Detail View — 9 Tabs
Clicking an application loads its full data via the combined full-audit endpoint (single API call) and presents it across nine tabs:
| Tab | Content |
|---|---|
| Employer Brief | Summary card with what was sent: key answers, selections made, cover letter excerpt. “Copy Briefing” button formats a plain-text summary for interview prep. |
| Timeline | Chronological event log from application start through form steps, field fills, and final result. Each event shows a timestamp and context. |
| Fields | All field interactions grouped by form step in collapsible sections. For select/radio fields: shows “Chose X from [A, B, C, D]” format. Source badges: default (green), AI (purple), vision (cyan), fallback (amber), prefilled (gray). |
| Answers | Q&A pairs merged from two sources: audit trail field interactions (text/textarea types) and the database answers_json column. Deduplicated. “Copy All” button. |
| Cover Letter | Full text with character count, generation timestamp, and copy button. |
| Resume | Which resume was used (master vs tailored), filename. If a tailored resume exists, shows summary and skills. |
| Evidence | Inline screenshots from each form step (served via the evidence-file endpoint). Click to expand in lightbox overlay. HTML snapshots open in new tab. |
| Errors | Error cards with message, context, step number, and timestamp. Shows a green “no errors” message when clean. |
| Raw | Full JSON audit data with copy button. |
Evidence File Serving
Screenshots and HTML snapshots are stored in data/evidence/YYYY-MM-DD/audit_{company}_{timestamp}/ directories. The API serves them via GET /api/jobs/evidence-file/{app_id}/{filename} with path traversal protection. The Arcturus-Prime proxy passes binary responses through using arrayBuffer() instead of text() to avoid corrupting image data.
Real-Time Logs
The Logs tab streams engine activity in real-time via polling (/api/jobs/logs).
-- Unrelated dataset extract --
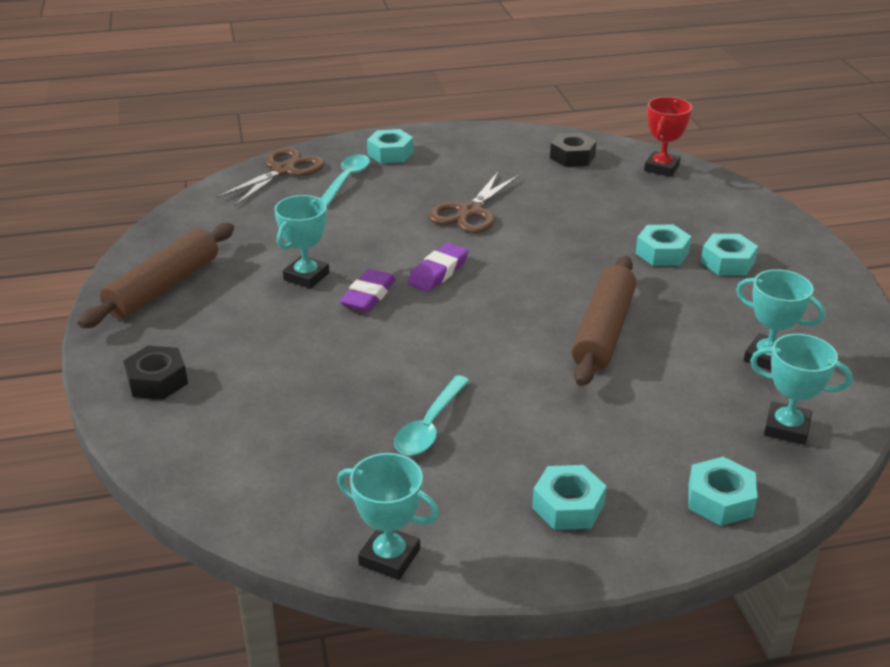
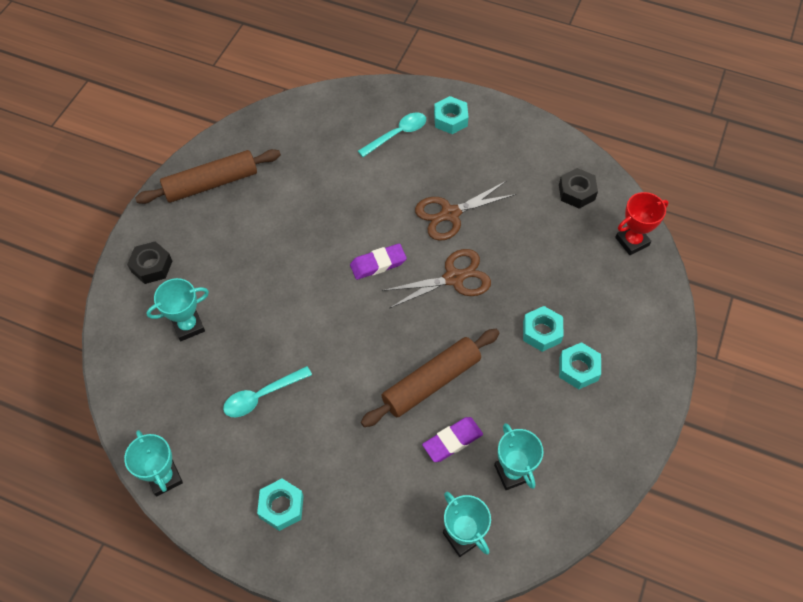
camera: 35 degrees right, 25 degrees up
(283, 171) = (365, 102): brown scissors -> brown scissors (453, 278)
(306, 276) = (297, 221): turquoise trophy -> turquoise trophy (188, 326)
(368, 295) = (318, 261): purple eraser -> purple eraser (452, 441)
(720, 500) = (367, 561): turquoise nut -> none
Log entries include:
- Session start/stop events
- Per-job progress updates (job title, company, score)
- Apply results (submitted, failed, queued, skipped)
- Error details with stack context
- CAPTCHA detection and resolution events
- Warmup activity
The log buffer holds the last 500 entries in memory. Session logs are also persisted to disk at data/session_logs/.